Question

If the degree of polynomial \[p(y)\] is $a$, then the maximum number of zeros of \[p(y)\] would be:
$A)a + 1$
$B)a - 1$
$C)a$
$D)2a$

Answer 1

Hint: First, we will know what is polynomial; polynomial is the expression that will consist of the coefficients and variables.
In the polynomial, the first term poly means many and the second term nominal means terms, hence which is the many terms with variables.
An example of the polynomial is ${x^2} + x + 1$. If the degree of the polynomial is one $x + 1$ then it is called linear degree or straight line.

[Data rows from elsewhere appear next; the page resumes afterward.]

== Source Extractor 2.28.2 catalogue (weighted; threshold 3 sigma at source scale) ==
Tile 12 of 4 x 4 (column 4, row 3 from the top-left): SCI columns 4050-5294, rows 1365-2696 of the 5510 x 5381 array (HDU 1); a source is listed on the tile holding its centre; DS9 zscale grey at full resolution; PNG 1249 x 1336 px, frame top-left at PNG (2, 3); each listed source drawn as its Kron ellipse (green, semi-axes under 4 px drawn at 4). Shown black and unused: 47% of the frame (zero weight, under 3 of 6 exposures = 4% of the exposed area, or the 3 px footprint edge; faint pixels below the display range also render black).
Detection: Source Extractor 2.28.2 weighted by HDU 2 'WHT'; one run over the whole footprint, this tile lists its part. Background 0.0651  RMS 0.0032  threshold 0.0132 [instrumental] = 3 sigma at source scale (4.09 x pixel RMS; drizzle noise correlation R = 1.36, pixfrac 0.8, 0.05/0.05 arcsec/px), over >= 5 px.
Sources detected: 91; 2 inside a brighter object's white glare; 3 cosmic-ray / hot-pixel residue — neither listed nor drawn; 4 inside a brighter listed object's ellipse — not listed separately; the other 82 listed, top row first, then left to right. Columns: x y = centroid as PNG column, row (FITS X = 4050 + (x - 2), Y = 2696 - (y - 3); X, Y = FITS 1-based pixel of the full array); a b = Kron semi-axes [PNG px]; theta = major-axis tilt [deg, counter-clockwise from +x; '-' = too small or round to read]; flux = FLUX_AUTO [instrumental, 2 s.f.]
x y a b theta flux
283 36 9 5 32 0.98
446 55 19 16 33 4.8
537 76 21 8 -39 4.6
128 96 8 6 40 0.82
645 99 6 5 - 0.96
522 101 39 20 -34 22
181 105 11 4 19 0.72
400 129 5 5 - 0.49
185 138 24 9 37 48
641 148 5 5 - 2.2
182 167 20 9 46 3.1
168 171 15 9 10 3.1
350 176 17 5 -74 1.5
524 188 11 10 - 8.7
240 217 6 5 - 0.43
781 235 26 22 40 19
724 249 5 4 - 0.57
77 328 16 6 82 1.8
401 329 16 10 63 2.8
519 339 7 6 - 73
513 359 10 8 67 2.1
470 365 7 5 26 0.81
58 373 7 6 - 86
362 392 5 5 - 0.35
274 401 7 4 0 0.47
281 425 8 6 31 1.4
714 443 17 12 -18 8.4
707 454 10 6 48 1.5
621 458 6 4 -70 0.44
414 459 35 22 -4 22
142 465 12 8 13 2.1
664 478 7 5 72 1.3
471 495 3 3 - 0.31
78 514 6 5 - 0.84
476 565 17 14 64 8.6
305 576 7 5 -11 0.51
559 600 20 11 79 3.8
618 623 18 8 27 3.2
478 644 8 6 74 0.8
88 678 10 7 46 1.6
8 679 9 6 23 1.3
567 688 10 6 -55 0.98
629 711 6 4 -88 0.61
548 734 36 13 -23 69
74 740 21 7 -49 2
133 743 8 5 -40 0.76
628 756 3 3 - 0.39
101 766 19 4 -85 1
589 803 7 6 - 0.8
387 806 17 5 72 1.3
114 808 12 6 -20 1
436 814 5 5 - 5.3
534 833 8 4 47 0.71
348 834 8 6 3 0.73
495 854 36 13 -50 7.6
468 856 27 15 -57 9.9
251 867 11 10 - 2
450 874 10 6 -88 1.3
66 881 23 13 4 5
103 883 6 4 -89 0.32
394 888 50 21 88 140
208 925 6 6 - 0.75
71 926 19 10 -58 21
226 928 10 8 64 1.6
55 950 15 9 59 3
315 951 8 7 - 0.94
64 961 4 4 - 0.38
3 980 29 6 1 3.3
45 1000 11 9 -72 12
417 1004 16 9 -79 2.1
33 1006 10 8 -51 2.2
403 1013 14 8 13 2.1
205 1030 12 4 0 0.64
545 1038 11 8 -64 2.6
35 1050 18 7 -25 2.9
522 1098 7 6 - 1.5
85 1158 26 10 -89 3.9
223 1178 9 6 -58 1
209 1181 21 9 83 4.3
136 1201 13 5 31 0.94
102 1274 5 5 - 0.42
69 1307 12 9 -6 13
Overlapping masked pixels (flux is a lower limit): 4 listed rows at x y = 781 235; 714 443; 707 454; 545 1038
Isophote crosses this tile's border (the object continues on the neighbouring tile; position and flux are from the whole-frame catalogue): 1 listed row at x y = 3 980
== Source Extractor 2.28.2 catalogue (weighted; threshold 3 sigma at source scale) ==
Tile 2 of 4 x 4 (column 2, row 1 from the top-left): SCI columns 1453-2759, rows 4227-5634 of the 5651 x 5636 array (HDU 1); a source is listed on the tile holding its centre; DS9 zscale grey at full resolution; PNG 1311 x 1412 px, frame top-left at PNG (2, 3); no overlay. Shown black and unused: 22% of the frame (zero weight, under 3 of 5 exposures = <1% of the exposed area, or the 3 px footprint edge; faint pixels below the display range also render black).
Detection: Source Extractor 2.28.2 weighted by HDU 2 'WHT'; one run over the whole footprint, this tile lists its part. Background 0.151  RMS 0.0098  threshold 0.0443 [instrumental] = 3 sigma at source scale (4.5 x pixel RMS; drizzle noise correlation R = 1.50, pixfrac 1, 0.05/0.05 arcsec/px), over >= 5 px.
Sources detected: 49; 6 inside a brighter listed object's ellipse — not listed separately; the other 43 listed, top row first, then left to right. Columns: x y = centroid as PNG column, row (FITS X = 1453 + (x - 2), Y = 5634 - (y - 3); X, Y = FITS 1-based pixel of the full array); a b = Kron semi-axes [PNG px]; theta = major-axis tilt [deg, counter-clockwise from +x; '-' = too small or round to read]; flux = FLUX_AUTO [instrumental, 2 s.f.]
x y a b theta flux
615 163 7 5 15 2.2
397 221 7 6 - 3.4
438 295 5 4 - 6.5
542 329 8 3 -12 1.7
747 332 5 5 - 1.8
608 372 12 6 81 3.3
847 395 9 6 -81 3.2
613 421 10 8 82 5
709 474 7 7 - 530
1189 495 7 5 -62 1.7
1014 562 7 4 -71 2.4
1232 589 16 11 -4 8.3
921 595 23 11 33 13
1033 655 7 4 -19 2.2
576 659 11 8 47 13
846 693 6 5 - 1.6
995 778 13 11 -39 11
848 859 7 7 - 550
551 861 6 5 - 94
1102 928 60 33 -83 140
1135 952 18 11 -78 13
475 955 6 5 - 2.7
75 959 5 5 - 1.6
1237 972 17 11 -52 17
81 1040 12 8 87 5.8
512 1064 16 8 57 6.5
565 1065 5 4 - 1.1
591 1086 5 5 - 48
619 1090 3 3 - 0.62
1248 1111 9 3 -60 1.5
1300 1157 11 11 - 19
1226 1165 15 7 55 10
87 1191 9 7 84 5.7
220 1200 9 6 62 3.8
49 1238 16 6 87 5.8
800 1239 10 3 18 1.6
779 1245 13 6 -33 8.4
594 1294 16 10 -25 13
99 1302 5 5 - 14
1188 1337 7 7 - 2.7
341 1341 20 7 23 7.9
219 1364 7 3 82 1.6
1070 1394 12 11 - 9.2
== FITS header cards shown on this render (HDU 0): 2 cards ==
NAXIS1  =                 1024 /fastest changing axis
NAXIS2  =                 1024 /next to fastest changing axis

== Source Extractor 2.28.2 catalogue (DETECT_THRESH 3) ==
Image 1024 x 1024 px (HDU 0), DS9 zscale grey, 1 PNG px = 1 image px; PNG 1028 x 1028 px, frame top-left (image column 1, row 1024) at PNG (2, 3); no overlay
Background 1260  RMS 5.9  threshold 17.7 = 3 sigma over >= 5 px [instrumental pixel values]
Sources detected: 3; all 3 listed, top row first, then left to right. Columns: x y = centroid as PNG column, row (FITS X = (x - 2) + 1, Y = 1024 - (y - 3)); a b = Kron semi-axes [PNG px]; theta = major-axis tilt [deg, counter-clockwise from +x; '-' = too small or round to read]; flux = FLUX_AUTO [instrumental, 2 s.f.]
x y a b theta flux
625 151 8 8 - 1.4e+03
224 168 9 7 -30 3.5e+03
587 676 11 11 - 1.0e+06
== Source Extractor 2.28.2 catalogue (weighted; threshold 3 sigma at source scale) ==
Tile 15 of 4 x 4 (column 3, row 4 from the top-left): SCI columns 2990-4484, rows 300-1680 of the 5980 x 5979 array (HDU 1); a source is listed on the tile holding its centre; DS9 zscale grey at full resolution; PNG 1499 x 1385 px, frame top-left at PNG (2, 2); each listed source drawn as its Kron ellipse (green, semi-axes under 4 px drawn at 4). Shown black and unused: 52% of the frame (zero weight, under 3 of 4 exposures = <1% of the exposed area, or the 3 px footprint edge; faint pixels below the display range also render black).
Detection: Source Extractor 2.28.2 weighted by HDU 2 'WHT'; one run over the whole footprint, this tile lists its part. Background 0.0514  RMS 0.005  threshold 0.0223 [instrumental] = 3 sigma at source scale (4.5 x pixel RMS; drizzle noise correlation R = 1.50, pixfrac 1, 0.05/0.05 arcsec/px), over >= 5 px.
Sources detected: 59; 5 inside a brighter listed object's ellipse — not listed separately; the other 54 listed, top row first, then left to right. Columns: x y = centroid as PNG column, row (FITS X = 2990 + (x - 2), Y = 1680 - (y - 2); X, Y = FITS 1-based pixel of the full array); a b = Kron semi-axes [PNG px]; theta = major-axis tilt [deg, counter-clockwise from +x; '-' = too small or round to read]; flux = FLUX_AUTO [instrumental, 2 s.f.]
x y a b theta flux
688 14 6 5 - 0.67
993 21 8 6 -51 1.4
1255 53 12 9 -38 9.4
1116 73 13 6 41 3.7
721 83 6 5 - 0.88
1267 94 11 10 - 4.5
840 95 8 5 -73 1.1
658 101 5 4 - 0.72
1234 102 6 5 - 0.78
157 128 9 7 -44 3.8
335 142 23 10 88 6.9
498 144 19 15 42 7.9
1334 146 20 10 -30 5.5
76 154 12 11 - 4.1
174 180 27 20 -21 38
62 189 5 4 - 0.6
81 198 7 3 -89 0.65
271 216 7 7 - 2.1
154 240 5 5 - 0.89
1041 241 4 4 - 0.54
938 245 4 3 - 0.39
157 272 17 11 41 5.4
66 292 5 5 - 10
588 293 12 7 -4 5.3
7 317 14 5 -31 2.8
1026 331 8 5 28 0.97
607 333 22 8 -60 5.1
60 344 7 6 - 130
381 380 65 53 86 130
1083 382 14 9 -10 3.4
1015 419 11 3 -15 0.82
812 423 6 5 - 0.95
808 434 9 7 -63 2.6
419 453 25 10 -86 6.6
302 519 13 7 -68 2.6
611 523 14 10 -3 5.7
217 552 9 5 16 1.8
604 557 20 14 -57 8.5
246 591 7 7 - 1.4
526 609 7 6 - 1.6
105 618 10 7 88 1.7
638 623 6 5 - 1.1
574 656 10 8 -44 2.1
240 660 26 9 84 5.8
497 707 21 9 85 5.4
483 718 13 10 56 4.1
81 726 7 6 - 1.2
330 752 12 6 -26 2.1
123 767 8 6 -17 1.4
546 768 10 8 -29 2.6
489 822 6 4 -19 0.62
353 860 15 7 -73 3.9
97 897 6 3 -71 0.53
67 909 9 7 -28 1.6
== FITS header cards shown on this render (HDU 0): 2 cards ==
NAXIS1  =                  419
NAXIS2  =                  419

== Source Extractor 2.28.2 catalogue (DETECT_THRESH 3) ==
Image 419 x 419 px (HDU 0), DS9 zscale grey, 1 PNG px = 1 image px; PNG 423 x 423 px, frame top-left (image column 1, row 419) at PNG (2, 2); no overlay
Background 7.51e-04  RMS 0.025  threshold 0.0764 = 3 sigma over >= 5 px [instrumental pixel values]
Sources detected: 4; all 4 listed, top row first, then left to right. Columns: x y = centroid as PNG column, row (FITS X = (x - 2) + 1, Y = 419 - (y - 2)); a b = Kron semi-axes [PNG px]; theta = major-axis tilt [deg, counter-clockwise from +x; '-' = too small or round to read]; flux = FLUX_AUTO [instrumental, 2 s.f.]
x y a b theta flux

Complete step-by-step solution:
Since from the given question that the degree of the polynomial \[p(y)\] is $a$ which means it has at the most degree $a$.
Since from the known result in the polynomial, the number of the zeros of the given polynomial is less than or equals the degree of the given polynomial. This means it cannot produce more than the values from the degree of the polynomial.
From the given that degree of the polynomial function \[p(y)\] is $a$, now we will proceed with the number of the zeros of the given polynomial \[p(y)\], it can be represented as $a, a - 1,a - 2,...,2,1,0$ (at most a, so no more than the value a and it will be decreased function is shown).
Hence these values $a,a - 1,a - 2,...,2,1,0$ are the zeros of the polynomial to the given \[p(y)\].
Now we will need to find the maximum number in the zeros of the polynomial, which is definitely $a$.
Suppose take $a - 1$ is the maximum but $a - 1$ can have a greater value which is $a$ because $a - 1 < a$.
Hence $a$is the maximum number of zeros \[p(y)\].
Therefore option $C)a$ is correct.

Note: Since $a + 1,2a$ is greater than the value $a$, but in the zeros of the polynomial, the at most value is $a$. Since a constant polynomial is the degree zero function $4$. The linear polynomial is the degree one function $x + 1$. Quadratic means degree two, cubic means degree three, quartic means degree four. These are the polynomial types with the degree increasing.